Nick Szabo wrote the specification for Bitcoin.
He published Bitgold in 1998 and it was released as Bitcoin in 2008.
He ‘owns’ the ‘ledger’ but has no interest in ‘profiting’ from it.
Why . . . well he’s smart enough to understand the moment the US Governments can identify an individual or entity that ‘owns’ or ‘controls’ Bitcoin the ‘individual’ will be charged and subsequently jailed for a very long list of AML and TOC offences.
In particular, Bitcoin has breach laws for not maintaining anti-money-laundering procedures, which include:
•a customer due diligence programme;
•designation of an anti-money laundering compliance officer;
•development of an ongoing training programme for employees;
•audit procedures to test the effectiveness of the anti-money laundering programme; and
•suspicious activity reporting requirements.
Nick is an academic ‘philosopher’, not a businessman.
No one owns or controls it
Sorry there’s a primary ledger without which it can’t operate.
Currently Bitcoin is ‘maintained’ by Wladimir van der Laan.
Szabo or van der Laan could blow-up Bitcoin tomorrow.
It’s just a paradigm . . .
Warren Blair
February 18, 2018 at 11:49 pm
Sorry there’s a primary ledger without which it can’t operate.
Currently Bitcoin is ‘maintained’ by Wladimir van der Laan.
Szabo or van der Laan could blow-up Bitcoin tomorrow.
It’s just a paradigm . . .
——————————–
With all do respect Warren, whatever about who “maintains” Bitcoin, the bitcoins can not be blown-up.
Even considering that one person purchases the whole bitcoins at a given moment, no way this person can blow-up bitcoins or its value, or even having a chance to manipulate that value, only will happen to be considered as the bigger fool out there, rightfully so.
To somehow imagine bitcoins blowing-up, you have to imagining the reversal or the blow- up of the Blockchain, something beyond possibility….regardless how long it will take for ppl to realize this.
Blockchain is set for a long long stay, so long that it will be worthless to even try and estimate it, and no one can do anything about it….better start getting used to this..:)
Blockchain bitcoins are very tightly connected.
The bitcoin platform can not even be manipulated let alone considering that it could be blown-of, regardless who maintains the Bitcoin.

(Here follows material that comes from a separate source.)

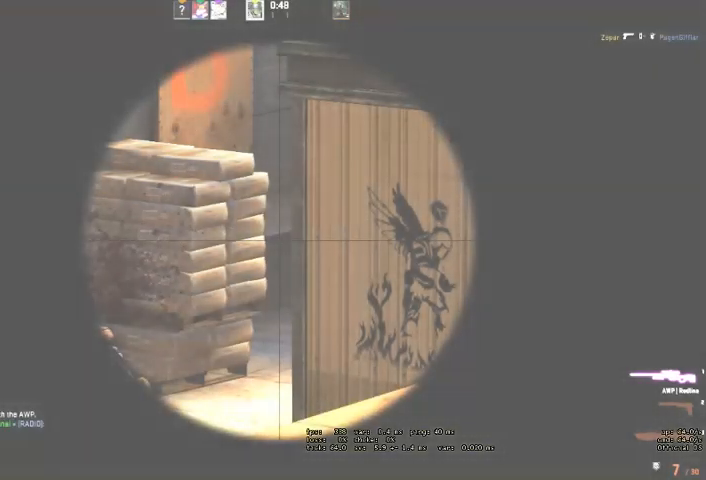
{"keys": ["w"], "mouse": [], "events": [[300, "mouse_right", "down"], [400, "mouse_right", "up"], [466, "w", "down"]]}
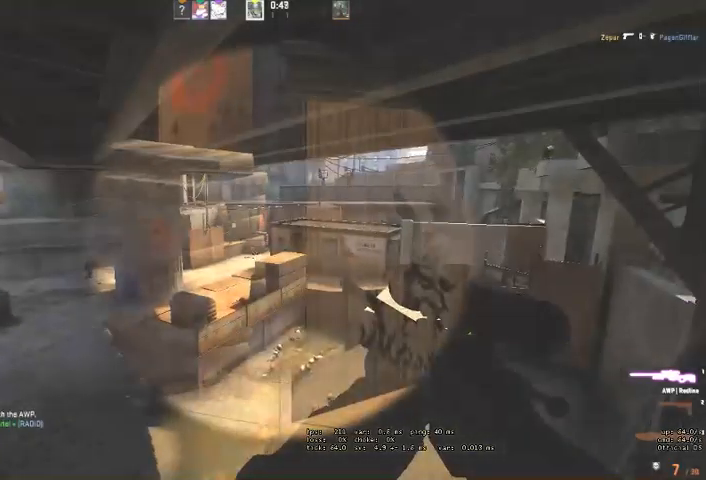
{"keys": [], "mouse": [], "events": [[166, "d", "down"], [166, "w", "up"], [266, "a", "down"], [266, "d", "up"], [300, "mouse_right", "down"], [366, "a", "up"], [400, "mouse_right", "up"]]}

Anthropogenic forcing can not and will not have any effect ever or any blow-of impact in the
Blockchain-bitcoin coupling…:)
Oh well, very difficult for me to consider it at this point any other way.
cheers
Wow Whiten software that can’t be modified!
You’re clearly pontificating from a platform of complete ignorance.
Bitcoin ‘engine’ programmers can do whatever they like including writing routines to cause every Bitcoin to eat every other Bitcoin then delete every block in existence.
Pelople who believe in immutable computing are suckers in the vein of CAWG believers.